# WORK TO COMPLETE:
Copy out all of the records below word for word, leaving out the pictures.

# DATA TO PROCESS:
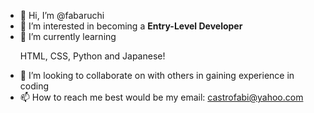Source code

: - 👋 Hi, I’m @fabaruchi 
- 👀 I’m interested in becoming a <strong>Entry-Level Developer</strong>
- 🌱 I’m currently learning <p style="color: solid yellow;">HTML, CSS, Python and Japanese!</p>
- 💞️ I’m looking to collaborate on with others in gaining experience in coding
- 📫 How to reach me best would be my email: castrofabi@yahoo.com

<!---
fabaruchi/fabaruchi is a ✨ special ✨ repository because its `README.md` (this file) appears on your GitHub profile.
You can click the Preview link to take a look at your changes.
--->

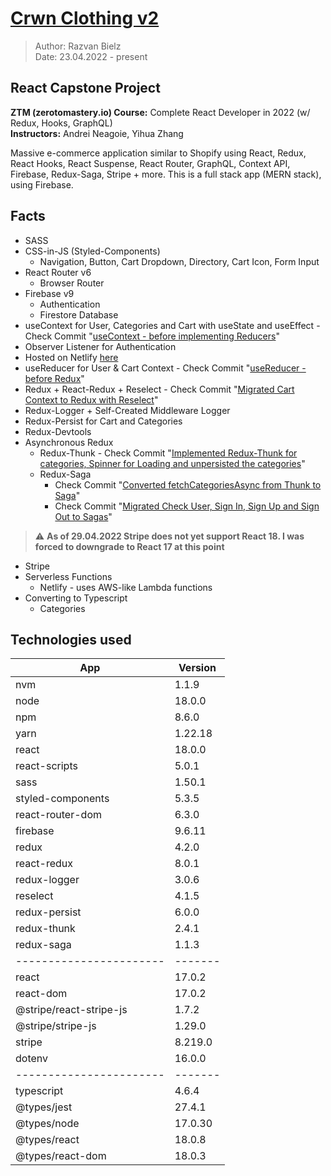 # [Crwn Clothing v2](https://peppy-maamoul-2f70c4.netlify.app)

> Author: Razvan Bielz  
> Date: 23.04.2022 - present

## React Capstone Project
**ZTM (zerotomastery.io) Course:** Complete React Developer in 2022 (w/ Redux, Hooks, GraphQL)  
**Instructors:** Andrei Neagoie, Yihua Zhang  

Massive e-commerce application similar to Shopify using React, Redux, React Hooks, React Suspense, React Router, GraphQL, Context API, Firebase, Redux-Saga, Stripe + more. This is a full stack app (MERN stack), using Firebase.

## Facts
- SASS
- CSS-in-JS (Styled-Components)
  - Navigation, Button, Cart Dropdown, Directory, Cart Icon, Form Input
- React Router v6 
  - Browser Router
- Firebase v9
  - Authentication
  - Firestore Database
- useContext for User, Categories and Cart with useState and useEffect - Check Commit "[useContext - before implementing Reducers](https://github.com/darkresq14/crwn-clothing-v2/tree/5b3102e8b66aef7f36442b2d1d5952dd107cfc7b)"
- Observer Listener for Authentication
- Hosted on Netlify [here](https://peppy-maamoul-2f70c4.netlify.app)
- useReducer for User & Cart Context - Check Commit "[useReducer - before Redux](https://github.com/darkresq14/crwn-clothing-v2/tree/395ac4d0121dd4ea551e8357f776de59850306c9)"
- Redux + React-Redux + Reselect - Check Commit "[Migrated Cart Context to Redux with Reselect](https://github.com/darkresq14/crwn-clothing-v2/tree/c640018c72ef230a8ef5b44766425643128cf1b9)"
- Redux-Logger + Self-Created Middleware Logger
- Redux-Persist for Cart and Categories
- Redux-Devtools
- Asynchronous Redux
  - Redux-Thunk - Check Commit "[Implemented Redux-Thunk for categories, Spinner for Loading and unpersisted the categories](https://github.com/darkresq14/crwn-clothing-v2/tree/b3adf060b256939501f7c2e02fdaee00d57bdfc0)"
  - Redux-Saga
    - Check Commit "[Converted fetchCategoriesAsync from Thunk to Saga](https://github.com/darkresq14/crwn-clothing-v2/tree/4a2fdcb55608e6604c83039723d253a41a72f676)"
    - Check Commit "[Migrated Check User, Sign In, Sign Up and Sign Out to Sagas](https://github.com/darkresq14/crwn-clothing-v2/tree/3800ddd53822da96c7be0ae2c22340a251a0a388)"
> :warning: **As of 29.04.2022 Stripe does not yet support React 18. I was forced to downgrade to React 17 at this point**
- Stripe
- Serverless Functions
  - Netlify - uses AWS-like Lambda functions
- Converting to Typescript
  - Categories


## Technologies used

| App                     | Version |
| ----------------------- | ------- |
| nvm                     | 1.1.9   |
| node                    | 18.0.0  |
| npm                     | 8.6.0   |
| yarn                    | 1.22.18 |
| react                   | 18.0.0  |
| react-scripts           | 5.0.1   |
| sass                    | 1.50.1  |
| styled-components       | 5.3.5   |
| react-router-dom        | 6.3.0   |
| firebase                | 9.6.11  |
| redux                   | 4.2.0   |
| react-redux             | 8.0.1   |
| redux-logger            | 3.0.6   |
| reselect                | 4.1.5   |
| redux-persist           | 6.0.0   |
| redux-thunk             | 2.4.1   |
| redux-saga              | 1.1.3   |
| ----------------------- | ------- |
| react                   | 17.0.2  |
| react-dom               | 17.0.2  |
| @stripe/react-stripe-js | 1.7.2   |
| @stripe/stripe-js       | 1.29.0  |
| stripe                  | 8.219.0 |
| dotenv                  | 16.0.0  |
| ----------------------- | ------- |
| typescript              | 4.6.4   |
| @types/jest             | 27.4.1  |
| @types/node             | 17.0.30 |
| @types/react            | 18.0.8  |
| @types/react-dom        | 18.0.3  |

# ANSWER TO THE EXERCISE:
Source code

: - 👋 Hi, I’m @fabaruchi 
- 👀 I’m interested in becoming a <strong>Entry-Level Developer</strong>
- 🌱 I’m currently learning <p style="color: solid yellow;">HTML, CSS, Python and Japanese!</p>
- 💞️ I’m looking to collaborate on with others in gaining experience in coding
- 📫 How to reach me best would be my email: castrofabi@yahoo.com

<!---
fabaruchi/fabaruchi is a ✨ special ✨ repository because its `README.md` (this file) appears on your GitHub profile.
You can click the Preview link to take a look at your changes.
--->

 # [Crwn Clothing v2](https://peppy-maamoul-2f70c4.netlify.app)

> Author: Razvan Bielz  
> Date: 23.04.2022 - present

## React Capstone Project
**ZTM (zerotomastery.io) Course:** Complete React Developer in 2022 (w/ Redux, Hooks, GraphQL)  
**Instructors:** Andrei Neagoie, Yihua Zhang  

Massive e-commerce application similar to Shopify using React, Redux, React Hooks, React Suspense, React Router, GraphQL, Context API, Firebase, Redux-Saga, Stripe + more. This is a full stack app (MERN stack), using Firebase.

## Facts
- SASS
- CSS-in-JS (Styled-Components)
  - Navigation, Button, Cart Dropdown, Directory, Cart Icon, Form Input
- React Router v6 
  - Browser Router
- Firebase v9
  - Authentication
  - Firestore Database
- useContext for User, Categories and Cart with useState and useEffect - Check Commit "[useContext - before implementing Reducers](https://github.com/darkresq14/crwn-clothing-v2/tree/5b3102e8b66aef7f36442b2d1d5952dd107cfc7b)"
- Observer Listener for Authentication
- Hosted on Netlify [here](https://peppy-maamoul-2f70c4.netlify.app)
- useReducer for User & Cart Context - Check Commit "[useReducer - before Redux](https://github.com/darkresq14/crwn-clothing-v2/tree/395ac4d0121dd4ea551e8357f776de59850306c9)"
- Redux + React-Redux + Reselect - Check Commit "[Migrated Cart Context to Redux with Reselect](https://github.com/darkresq14/crwn-clothing-v2/tree/c640018c72ef230a8ef5b44766425643128cf1b9)"
- Redux-Logger + Self-Created Middleware Logger
- Redux-Persist for Cart and Categories
- Redux-Devtools
- Asynchronous Redux
  - Redux-Thunk - Check Commit "[Implemented Redux-Thunk for categories, Spinner for Loading and unpersisted the categories](https://github.com/darkresq14/crwn-clothing-v2/tree/b3adf060b256939501f7c2e02fdaee00d57bdfc0)"
  - Redux-Saga
    - Check Commit "[Converted fetchCategoriesAsync from Thunk to Saga](https://github.com/darkresq14/crwn-clothing-v2/tree/4a2fdcb55608e6604c83039723d253a41a72f676)"
    - Check Commit "[Migrated Check User, Sign In, Sign Up and Sign Out to Sagas](https://github.com/darkresq14/crwn-clothing-v2/tree/3800ddd53822da96c7be0ae2c22340a251a0a388)"
> :warning: **As of 29.04.2022 Stripe does not yet support React 18. I was forced to downgrade to React 17 at this point**
- Stripe
- Serverless Functions
  - Netlify - uses AWS-like Lambda functions
- Converting to Typescript
  - Categories


## Technologies used

| App                     | Version |
| ----------------------- | ------- |
| nvm                     | 1.1.9   |
| node                    | 18.0.0  |
| npm                     | 8.6.0   |
| yarn                    | 1.22.18 |
| react                   | 18.0.0  |
| react-scripts           | 5.0.1   |
| sass                    | 1.50.1  |
| styled-components       | 5.3.5   |
| react-router-dom        | 6.3.0   |
| firebase                | 9.6.11  |
| redux                   | 4.2.0   |
| react-redux             | 8.0.1   |
| redux-logger            | 3.0.6   |
| reselect                | 4.1.5   |
| redux-persist           | 6.0.0   |
| redux-thunk             | 2.4.1   |
| redux-saga              | 1.1.3   |
| ----------------------- | ------- |
| react                   | 17.0.2  |
| react-dom               | 17.0.2  |
| @stripe/react-stripe-js | 1.7.2   |
| @stripe/stripe-js       | 1.29.0  |
| stripe                  | 8.219.0 |
| dotenv                  | 16.0.0  |
| ----------------------- | ------- |
| typescript              | 4.6.4   |
| @types/jest             | 27.4.1  |
| @types/node             | 17.0.30 |
| @types/react            | 18.0.8  |
| @types/react-dom        | 18.0.3  |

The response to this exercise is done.